The relaxed and other-worldly feeling which permeates this town is beautifully reflected in the flow and drift of the local traffic. If you have ever mused over the seemingly random and over-zealous regulations which control traffic in the rest of Europe, you can breathe easily in Orgiva, where the only rule is to keep out of everybody else’s way. Here one can relax whilst driving. Throw an arm out of the window in joyful abandonment as you enjoy your post lunch-time drive and you will be greeted by the friendly waves of the locals as you meander aimlessly through town.

Of course, the finest way to enjoy the special nature of Órgiva is on foot. Parking in the town is a joy, as apart from three reserved places outside the Police Station, one can park anywhere, absolutely anywhere. Just stop your car next to where you want to be and leave it there.

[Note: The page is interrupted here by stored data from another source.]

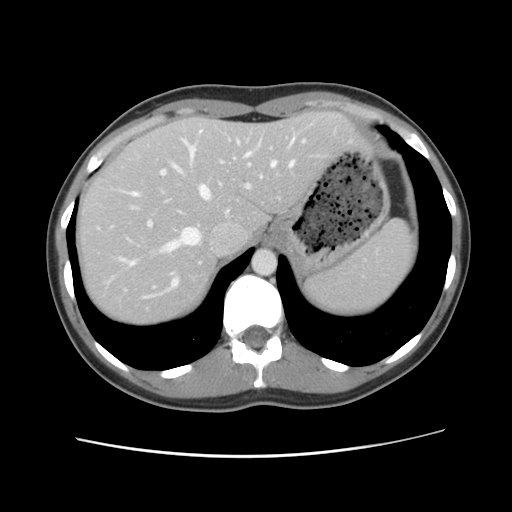
Contrast-enhanced abdominal CT, one axial slice; position 91 of 134 along the scan axis; 120 kVp; intravenous contrast given; soft-tissue window (W 400 / L 40 HU); 2.5 mm slice thickness; 512 × 512 image matrix. Case-level facts recorded for this patient, not image findings: patient: female, age 35 years at operation; diagnosis: colorectal cancer liver metastases, imaged before liver resection.
Structures marked on this image (expert manual segmentation):
- hepatic veins: bounding box (x1, y1, x2, y2) in pixels: (124, 131, 305, 288)
- liver: (76, 112, 364, 326)
- planned liver remnant (the part of the liver to remain after resection): (76, 113, 364, 326)
- portal vein (with intrahepatic branches): (129, 139, 273, 229)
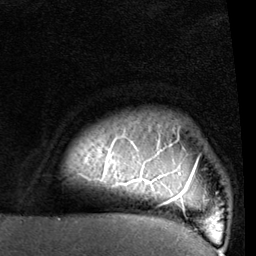
Breast MRI (dynamic contrast-enhanced), one axial slice; position 88 of 96 along the scan axis; cropped to one breast; dynamic contrast-enhanced series, time point 2 of 6 at this slice position (early post-contrast); 1.5 T; TE 2 ms, TR 5.1 ms; 2 mm slice thickness; 256 × 256 image matrix. Female patient.
Outlined on this slice (semi-automatic segmentation, software-assisted and operator-edited):
- enhancing-tissue mask used for the functional tumour volume (all voxels passing the contrast-enhancement thresholds inside the analysis volume; usually the tumour): bounding box <94,135,199,210> (left, top, right, bottom; pixels)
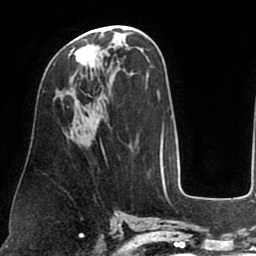
Breast MRI (dynamic contrast-enhanced), one axial slice. Position 39 of 75 along the scan axis. Cropped to one breast. Dynamic contrast-enhanced series, time point 2 of 8 at this slice position (early post-contrast). 1.5 T. TE 2.5 ms, TR 5.2 ms. 2 mm slice thickness. 256 × 256 image matrix, field of view 190 × 190 mm. Female patient.
Annotated regions visible in this slice (semi-automatic segmentation, software-assisted and operator-edited):
- enhancing-tissue mask used for the functional tumour volume (all voxels passing the contrast-enhancement thresholds inside the analysis volume; usually the tumour): box from (x=69, y=25) to (x=118, y=73) px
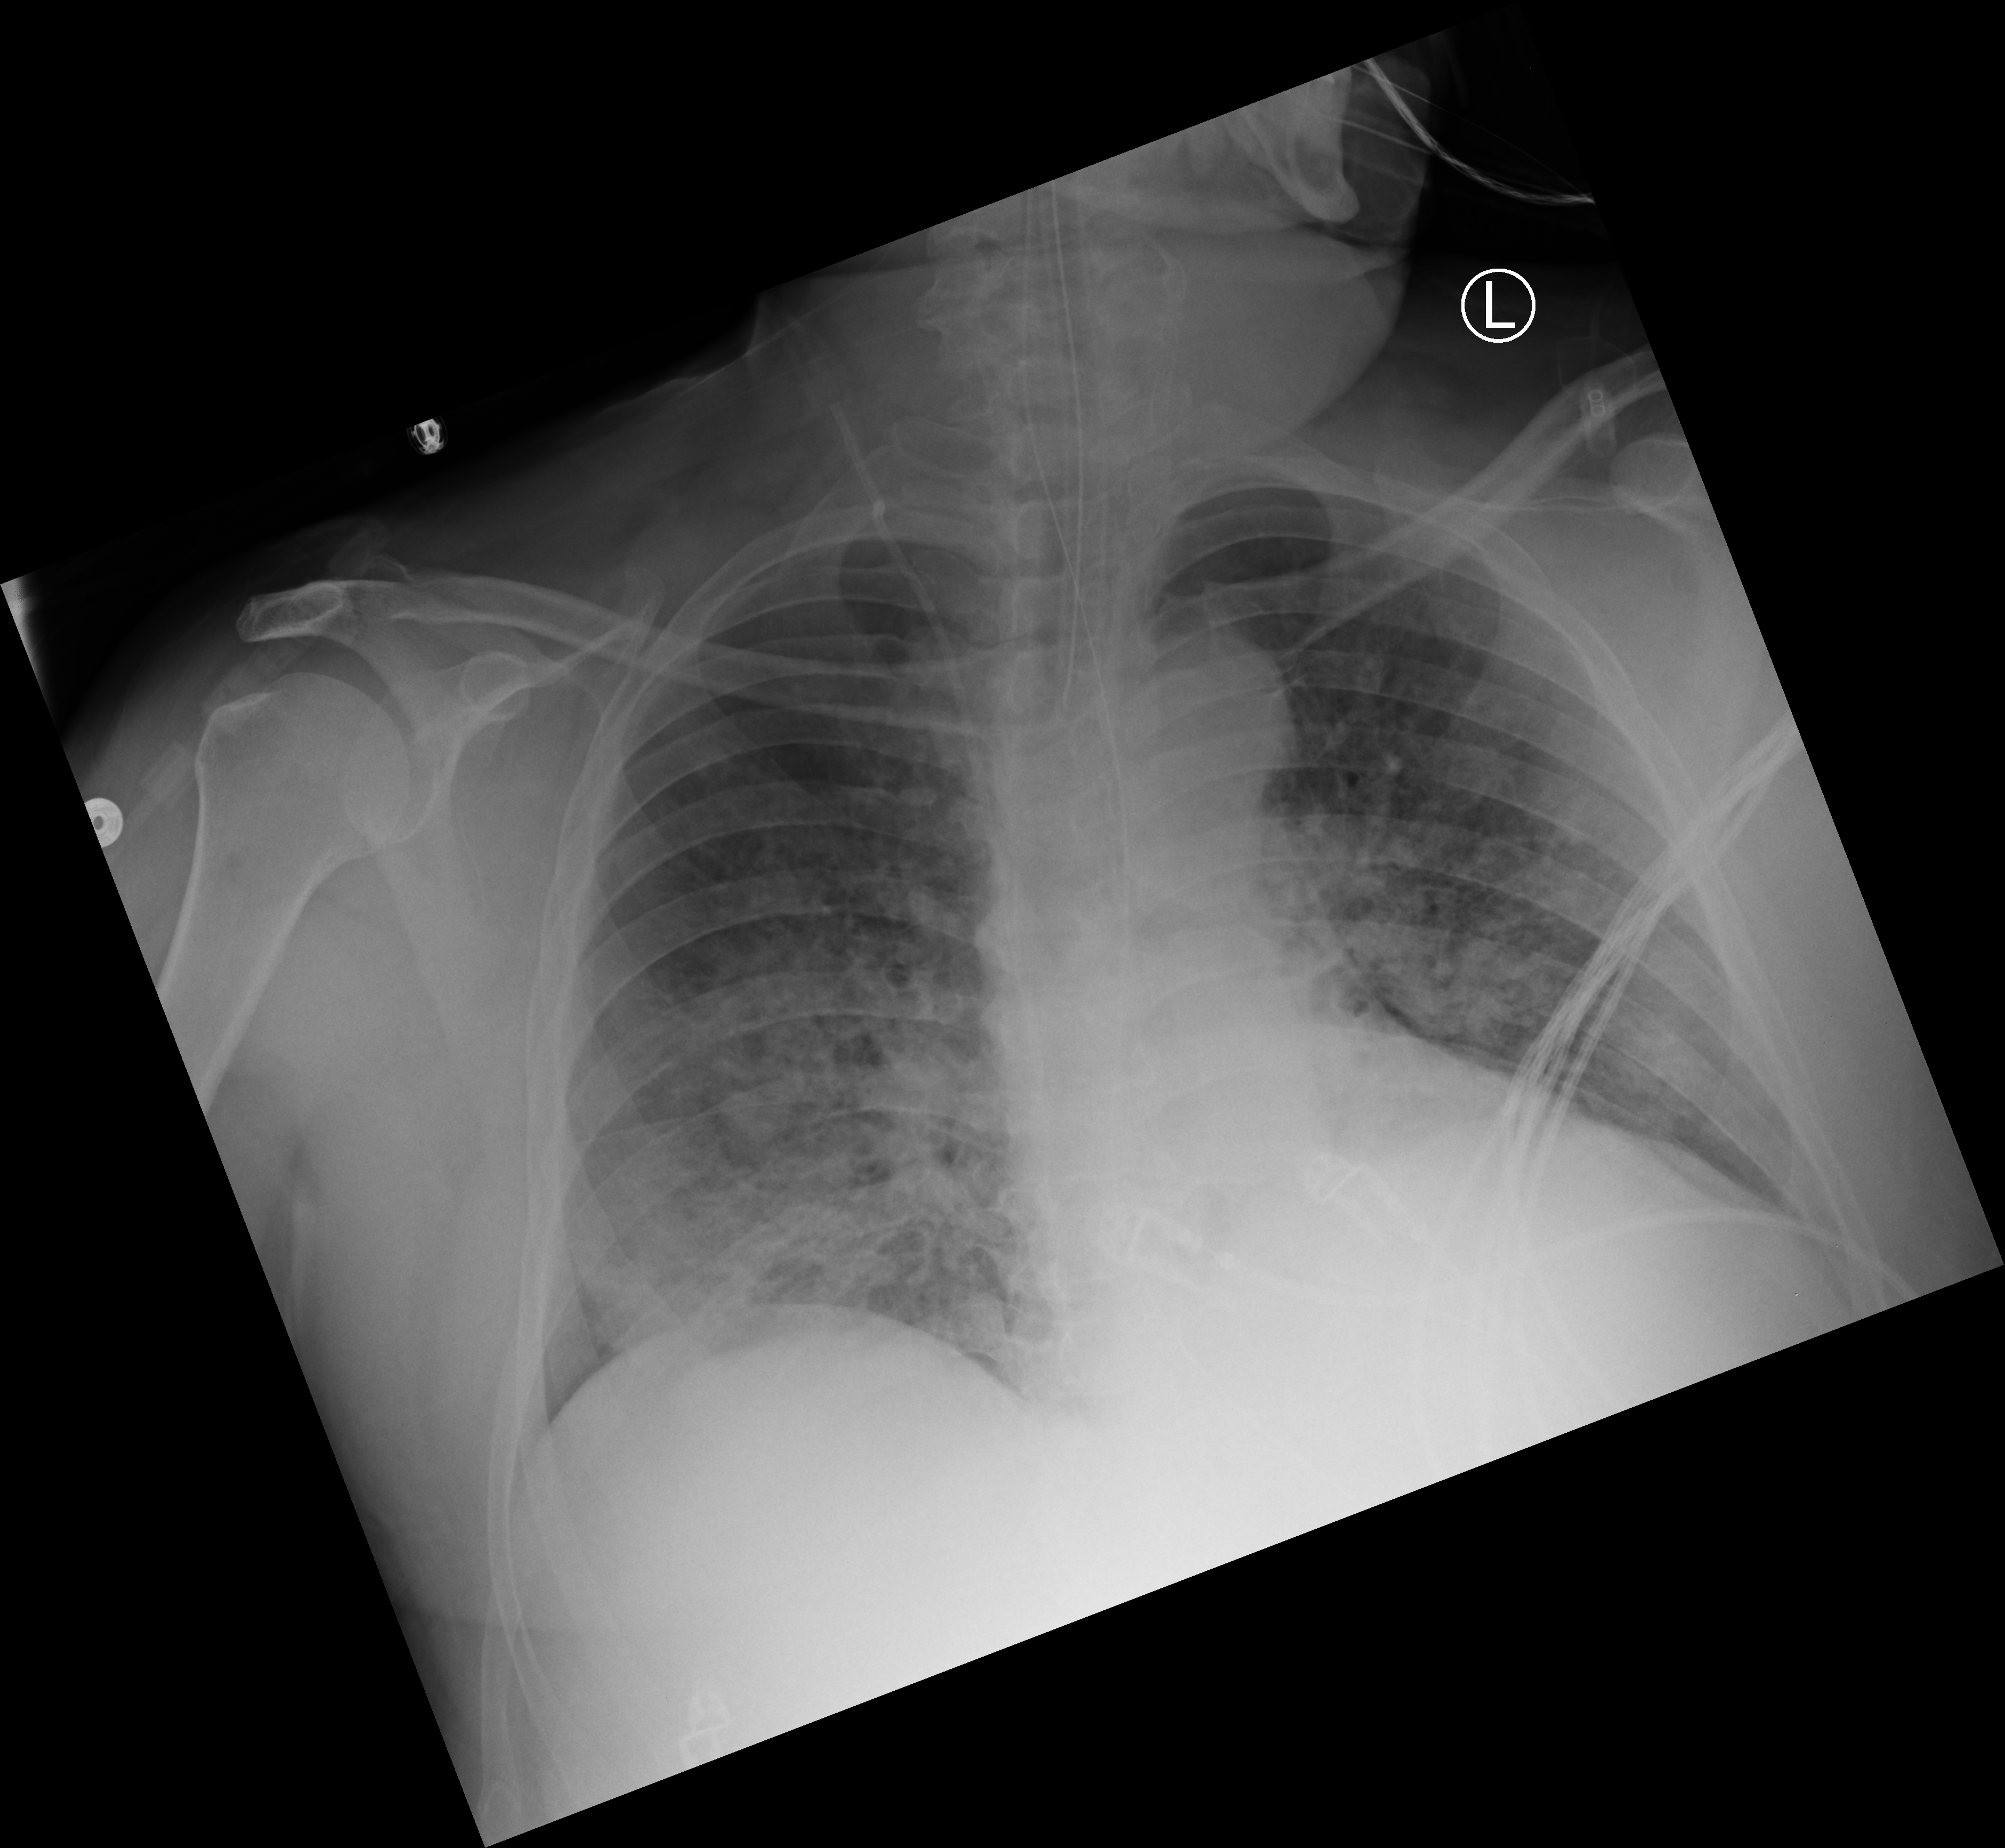
Portable chest radiograph, anteroposterior (AP) projection. Male patient hospitalised with COVID-19, age 60–74 years.
From the hospital-stay record, not from the radiograph (when in the stay this image was taken is not recorded): COPD (admission record): no.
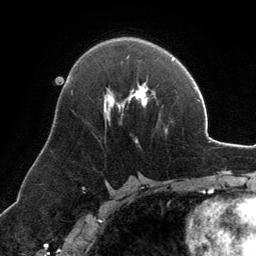
Breast MRI, one axial slice. Slice 77 of 134 in the series (ordered by position). Cropped to one breast. Dynamic contrast-enhanced series, time point 2 of 6 at this slice position (early post-contrast). 3 T. TE 2.8 ms, TR 6.9 ms. 256 × 256 image matrix, field of view 185 × 185 mm. Female patient.
Annotated regions visible in this slice (semi-automatically segmented with operator editing):
- enhancing-tissue mask used for the functional tumour volume (all voxels passing the contrast-enhancement thresholds inside the analysis volume; usually the tumour): bounding box [x1, y1, x2, y2] px = [104, 84, 155, 122]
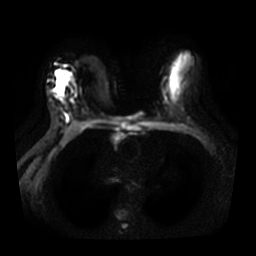
Breast MRI, one axial slice; position 19 of 31 along the scan axis; diffusion-weighted series; image 2 of 4 stored at this slice position (different b-values; order by instance number); 3 T; 5 mm slice thickness; 256 × 256 image matrix. Female patient.
Structures marked on this image (outlined manually by an expert reader):
- tumour on diffusion-weighted imaging: bounding box (x1, y1, x2, y2) in pixels: (58, 75, 64, 93)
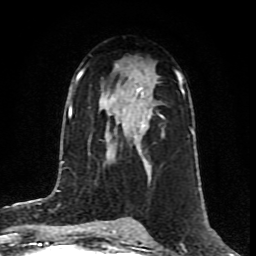
Breast MRI (dynamic contrast-enhanced), one axial slice. Position 48 of 80 along the scan axis. Cropped to one breast. Dynamic contrast-enhanced series, time point 2 of 8 at this slice position (early post-contrast). 1.5 T. TE 4.2 ms, TR 7 ms. 256 × 256 image matrix, field of view 160 × 160 mm. Female patient.
Annotated regions visible in this slice (semi-automatically segmented with operator editing):
- enhancing-tissue mask used for the functional tumour volume (all voxels passing the contrast-enhancement thresholds inside the analysis volume; usually the tumour): bounding box (x1, y1, x2, y2) in pixels: (126, 87, 164, 166)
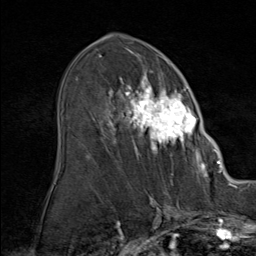
Breast MRI (dynamic contrast-enhanced), one axial slice. Position 47 of 80 along the scan axis. Cropped to one breast. Dynamic contrast-enhanced series, time point 2 of 9 at this slice position (early post-contrast). 1.5 T. TE 1.8 ms, TR 4.3 ms. 256 × 256 image matrix. Female patient.
Annotated regions visible in this slice (semi-automatically segmented with operator editing):
- enhancing-tissue mask used for the functional tumour volume (all voxels passing the contrast-enhancement thresholds inside the analysis volume; usually the tumour): bounding box (x1, y1, x2, y2) in pixels: (87, 60, 212, 164)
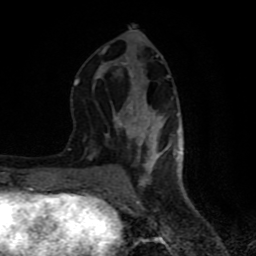
Breast MRI (dynamic contrast-enhanced), one axial slice; slice 32 of 80 in the series (ordered by position); cropped to one breast; dynamic contrast-enhanced series, time point 2 of 8 at this slice position (early post-contrast); 1.5 T; TE 4.2 ms, TR 7 ms; 2 mm slice thickness; 256 × 256 image matrix. Female patient.
Outlined on this slice (semi-automatic segmentation, software-assisted and operator-edited):
- enhancing-tissue mask used for the functional tumour volume (all voxels passing the contrast-enhancement thresholds inside the analysis volume; usually the tumour): bounding box [x1, y1, x2, y2] px = [74, 31, 180, 183]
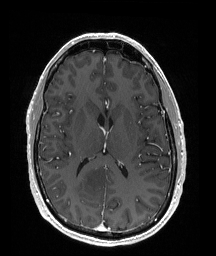
Brain MRI from a brain-tumour surgery series, one axial slice; slice 86 of 176 in the series (ordered by position); T1-weighted post-contrast; 1 mm slice thickness; 216 × 256 image matrix. From the clinical record (not read from this slice): histopathology: Oligodendroglioma; WHO grade: 2; IDH mutation: yes; tumour location: Right Parietal.
Structures marked on this image (outlined manually by an expert reader):
- tumour: bounding box (x1, y1, x2, y2) in pixels: (70, 163, 111, 202)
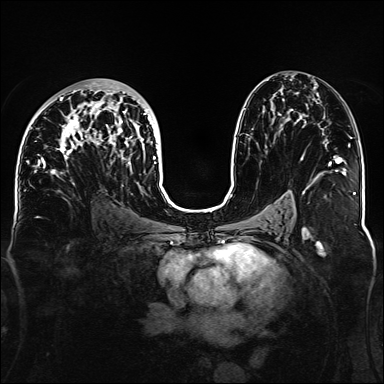
Breast MRI, one axial slice. Slice 79 of 160 in the series (ordered by position). Dynamic contrast-enhanced series, time point 2 of 6 at this slice position (early post-contrast). 1.5 T. TE 2.3 ms, TR 5.2 ms. 1.1 mm slice thickness. 384 × 384 image matrix, field of view 330 × 330 mm. Female patient.
Annotated regions visible in this slice (semi-automatic segmentation, software-assisted and operator-edited):
- enhancing-tissue mask used for the functional tumour volume (all voxels passing the contrast-enhancement thresholds inside the analysis volume; usually the tumour): bounding box (x1, y1, x2, y2) in pixels: (33, 82, 156, 185)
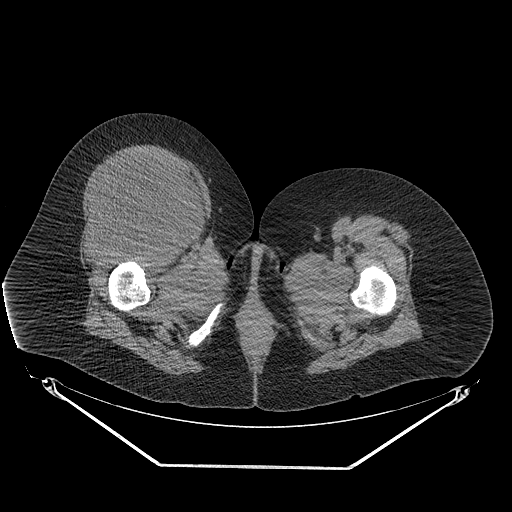
CT of an extremity soft-tissue mass (from a PET/CT study), one axial slice; slice 51 of 267 in the series (ordered by position); reconstruction kernel STANDARD; 140 kVp; soft-tissue window (W 400 / L 40 HU); 3.75 mm slice thickness; 512 × 512 image matrix, field of view 500 × 500 mm. Female patient. Case-level facts recorded for this patient, not image findings: histological type: malignant solitary fibrous tumor; grade: intermediate; site of the primary tumour: right thigh.
Structures marked on this image (expert contour drawn on MRI and transferred to this co-registered scan by the dataset authors):
- gross tumour volume including surrounding oedema: box from (x=77, y=153) to (x=202, y=245) px
- gross tumour volume (mass): (x=80, y=153)–(x=199, y=243)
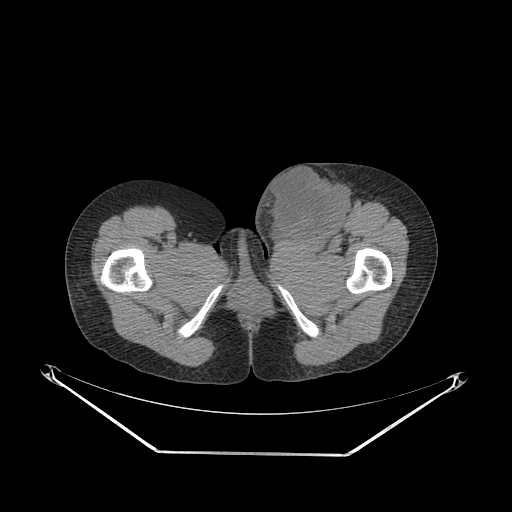
CT of an extremity soft-tissue mass (from a PET/CT study), one axial slice. Position 53 of 267 along the scan axis. Reconstruction kernel SOFT. 140 kVp. Soft-tissue window (W 400 / L 40 HU). 512 × 512 image matrix. Female patient. From the clinical record (not read from this slice): histological type: leiomyosarcoma; grade: high; site of the primary tumour: right groin.
Outlined on this slice (expert contour drawn on MRI and transferred to this co-registered scan by the dataset authors):
- gross tumour volume including surrounding oedema: bounding box (x1, y1, x2, y2) in pixels: (251, 162, 364, 241)
- gross tumour volume (mass): (269, 167, 348, 241)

As one wanders through the narrow streets one can easily entertain the idea that nothing much has changed for centuries. The dogs which run free could well be the descendants of those who accompanied the first Iberian tribes. They mingle freely with the townsfolk, sharing scraps of food with the human population as they have done since time immemorial. The smells which regale one’s nose remind us of much simpler times and one cannot help but marvel at the durability of Roman sewerage systems.

Like many towns, Órgiva has shops. There is a clothes shop, a chemist, twelve bakeries and a chainsaw shop. The supermarket is a delight for those who struggle with the problems of choices which overwhelm the average Waitrose customer. This supermarket has chosen to eschew the tasteless notion of infinite choice by only stocking one item of each category. With the exception of chicken nuggets where one can choose from thirty eight different varieties. The only area where the notion of choice is truly represented is to which meditating ascetic one wishes to donate one’s returned trolley euro at the end of your visit. Choose carefully and you may well be rewarded with a personal meditation or a Namaste.

If one needs a little help, then there are plenty of tradesmen eager to oblige. If one needs an expert to attempt repairs to one’s computer, car or roof, then there is always somebody’s cousin ready to have a go. Often the same person as the locals seems to have dispensed with the archaic and restrictive notion of just being an expert in one area. It is refreshing to encounter a culture where enthusiasm and optimism counts for more than boring qualifications.

Come and enjoy a break from reality, visit Órgiva.